> Problem statement: The records below are to be restated word for word; their pictures are not.

[Scene images with camera geometry data]
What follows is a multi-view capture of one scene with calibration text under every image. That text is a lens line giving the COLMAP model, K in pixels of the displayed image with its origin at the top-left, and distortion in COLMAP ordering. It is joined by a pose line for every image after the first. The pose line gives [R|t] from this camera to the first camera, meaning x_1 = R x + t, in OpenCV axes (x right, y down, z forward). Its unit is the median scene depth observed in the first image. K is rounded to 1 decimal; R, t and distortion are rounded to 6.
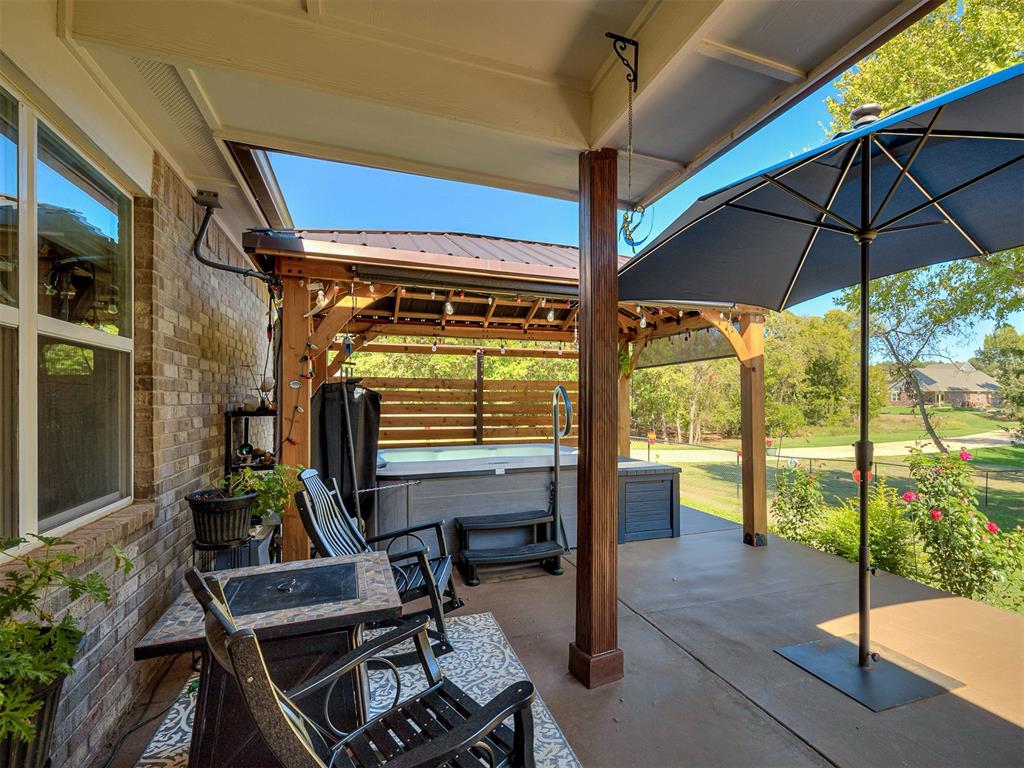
lens RADIAL K [[537.4, 0, 557.8], [0, 537.4, 400.3], [0, 0, 1]] dist [-0.000424, -0.002676]
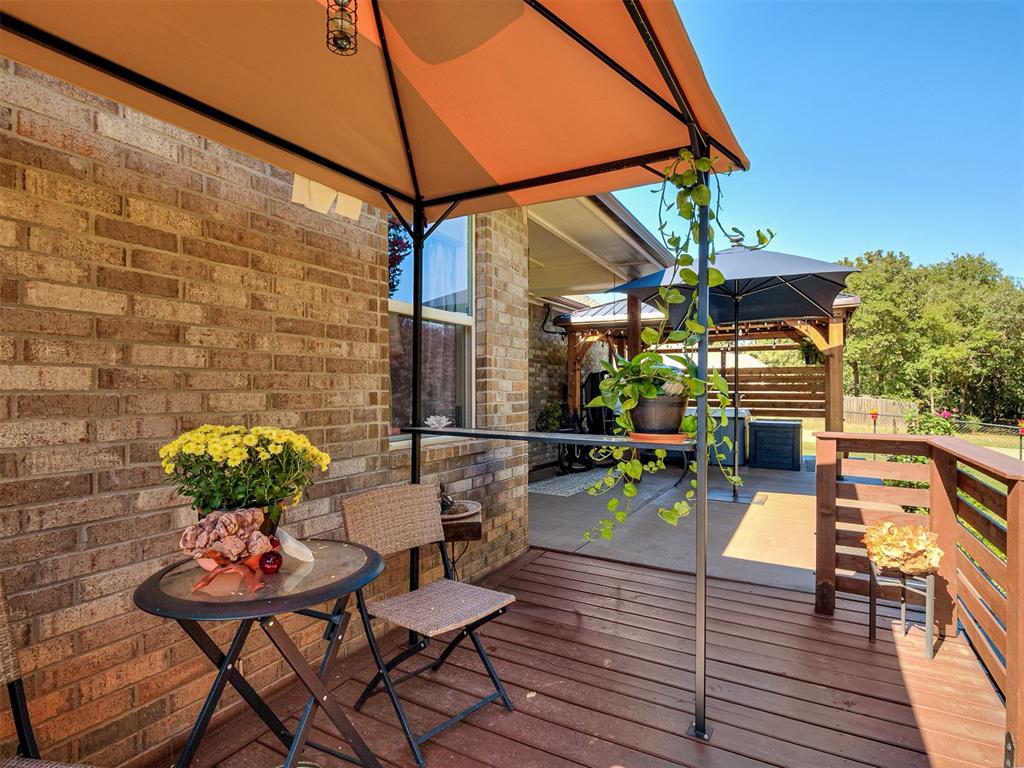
lens RADIAL K [[537.4, 0, 513.4], [0, 537.4, 388.9], [0, 0, 1]] dist [-0.000424, -0.002676]
pose [[0.620919, -0.001780, -0.783873, 0.699420], [-0.001556, 0.999993, -0.003503, 0.028102], [0.783873, 0.003395, 0.620911, -0.421610]]
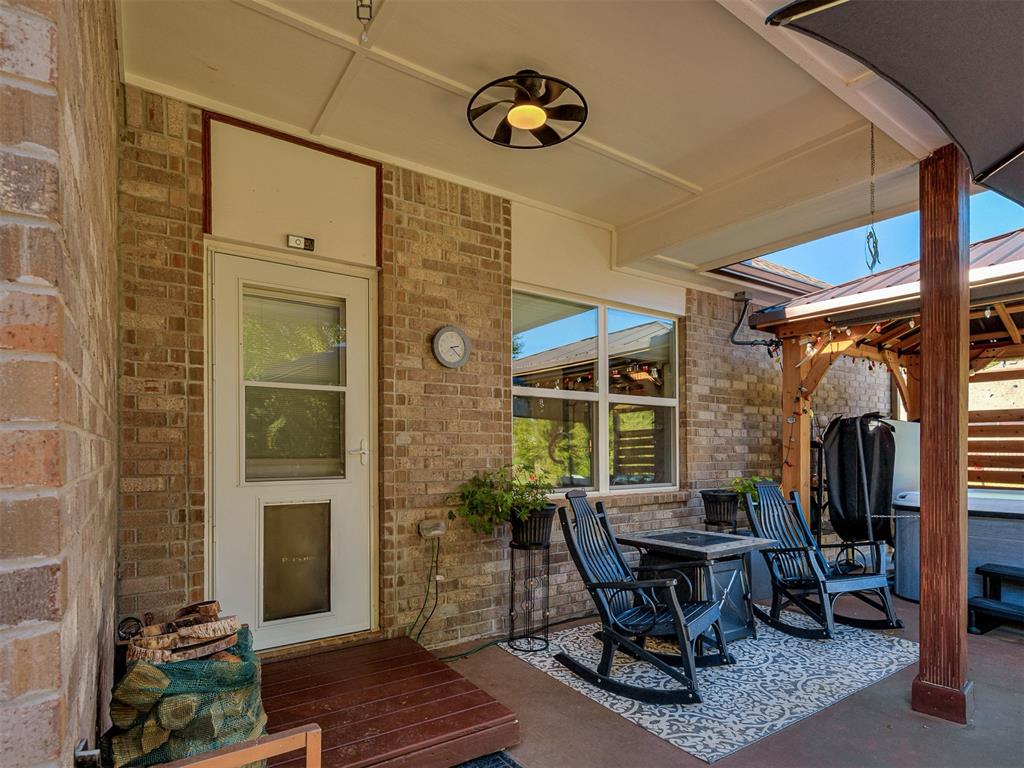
lens RADIAL K [[537.4, 0, 505.2], [0, 537.4, 445.2], [0, 0, 1]] dist [-0.000424, -0.002676]
pose [[0.200802, -0.005878, -0.979614, 0.333008], [-0.000397, 0.999981, -0.006082, 0.020311], [0.979632, 0.001611, 0.200796, 0.033485]]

> Response to the task:
What follows is a multi-view capture of one scene with calibration text under every image. That text is a lens line giving the COLMAP model, K in pixels of the displayed image with its origin at the top-left, and distortion in COLMAP ordering. It is joined by a pose line for every image after the first. The pose line gives [R|t] from this camera to the first camera, meaning x_1 = R x + t, in OpenCV axes (x right, y down, z forward). Its unit is the median scene depth observed in the first image. K is rounded to 1 decimal; R, t and distortion are rounded to 6.
lens RADIAL K [[537.4, 0, 557.8], [0, 537.4, 400.3], [0, 0, 1]] dist [-0.000424, -0.002676]
lens RADIAL K [[537.4, 0, 513.4], [0, 537.4, 388.9], [0, 0, 1]] dist [-0.000424, -0.002676]
pose [[0.620919, -0.001780, -0.783873, 0.699420], [-0.001556, 0.999993, -0.003503, 0.028102], [0.783873, 0.003395, 0.620911, -0.421610]]
lens RADIAL K [[537.4, 0, 505.2], [0, 537.4, 445.2], [0, 0, 1]] dist [-0.000424, -0.002676]
pose [[0.200802, -0.005878, -0.979614, 0.333008], [-0.000397, 0.999981, -0.006082, 0.020311], [0.979632, 0.001611, 0.200796, 0.033485]]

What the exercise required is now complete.